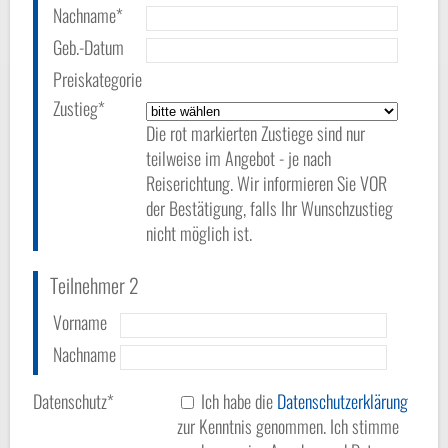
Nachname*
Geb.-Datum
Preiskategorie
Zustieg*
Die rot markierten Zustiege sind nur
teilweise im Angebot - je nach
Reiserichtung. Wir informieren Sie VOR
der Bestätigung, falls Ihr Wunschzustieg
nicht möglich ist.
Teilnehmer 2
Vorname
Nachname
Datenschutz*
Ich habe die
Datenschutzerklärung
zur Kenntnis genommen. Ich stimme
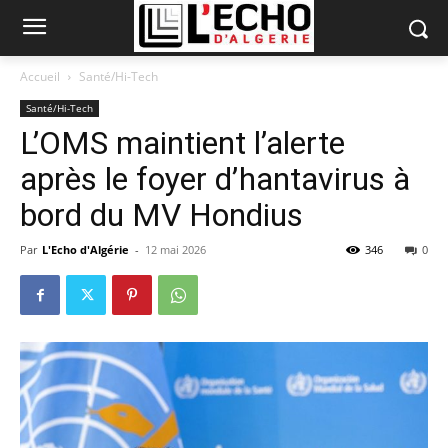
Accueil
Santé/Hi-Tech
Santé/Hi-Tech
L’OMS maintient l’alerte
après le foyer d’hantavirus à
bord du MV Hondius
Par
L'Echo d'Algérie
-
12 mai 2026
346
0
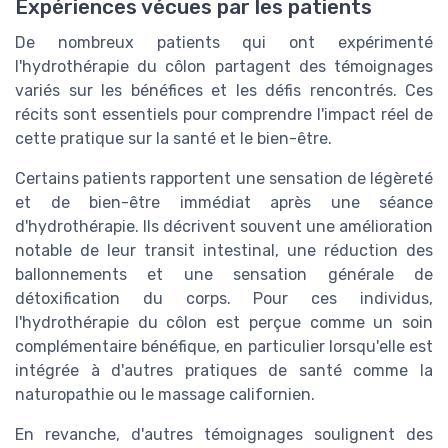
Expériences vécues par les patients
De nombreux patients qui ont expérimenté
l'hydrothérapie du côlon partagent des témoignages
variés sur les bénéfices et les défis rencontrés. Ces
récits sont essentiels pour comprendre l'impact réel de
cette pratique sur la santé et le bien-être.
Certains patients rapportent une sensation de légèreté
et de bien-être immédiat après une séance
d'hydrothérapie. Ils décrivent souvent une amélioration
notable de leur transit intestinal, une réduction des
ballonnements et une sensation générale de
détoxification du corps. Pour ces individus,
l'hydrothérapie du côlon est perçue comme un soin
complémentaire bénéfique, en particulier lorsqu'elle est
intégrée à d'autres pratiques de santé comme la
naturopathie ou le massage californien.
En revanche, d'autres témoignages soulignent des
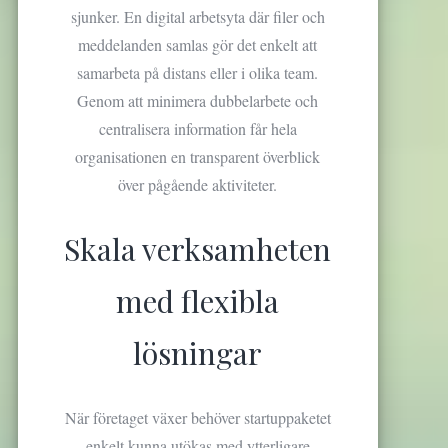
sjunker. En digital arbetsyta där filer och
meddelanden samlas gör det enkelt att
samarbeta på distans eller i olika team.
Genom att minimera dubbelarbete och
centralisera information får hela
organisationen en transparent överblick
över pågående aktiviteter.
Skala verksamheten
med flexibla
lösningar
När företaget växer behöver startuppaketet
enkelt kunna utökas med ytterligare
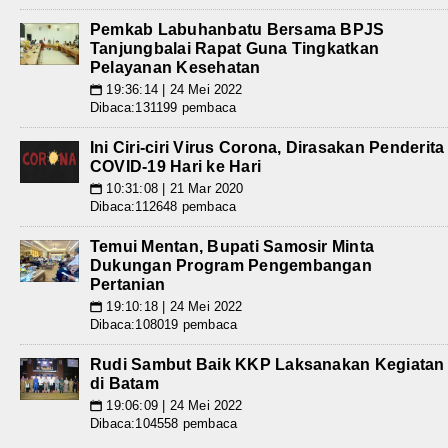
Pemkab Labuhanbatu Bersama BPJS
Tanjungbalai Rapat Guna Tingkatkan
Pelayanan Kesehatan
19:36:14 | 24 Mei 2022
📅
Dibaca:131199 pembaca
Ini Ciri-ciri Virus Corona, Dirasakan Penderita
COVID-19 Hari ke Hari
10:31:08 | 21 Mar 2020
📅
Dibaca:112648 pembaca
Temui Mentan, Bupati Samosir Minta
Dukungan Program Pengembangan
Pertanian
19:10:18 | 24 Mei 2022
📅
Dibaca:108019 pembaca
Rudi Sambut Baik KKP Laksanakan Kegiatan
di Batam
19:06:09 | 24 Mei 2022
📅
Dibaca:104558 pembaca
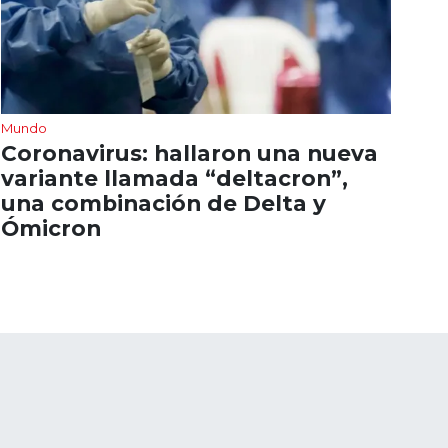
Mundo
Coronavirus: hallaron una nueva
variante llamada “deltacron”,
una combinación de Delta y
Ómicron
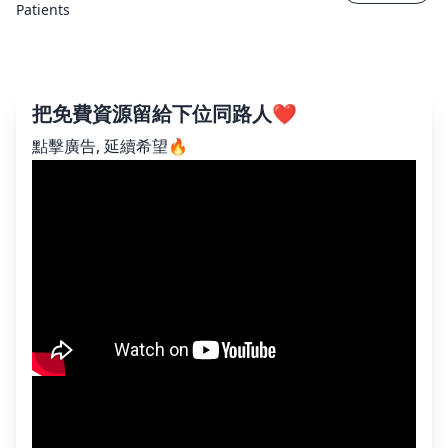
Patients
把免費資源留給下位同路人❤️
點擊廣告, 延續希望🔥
----
■ **Your instructions**: Gather from the records above every line containing the string "témoignages".

■ **Answer to the problem**:
l'hydrothérapie du côlon partagent des témoignages
En revanche, d'autres témoignages soulignent des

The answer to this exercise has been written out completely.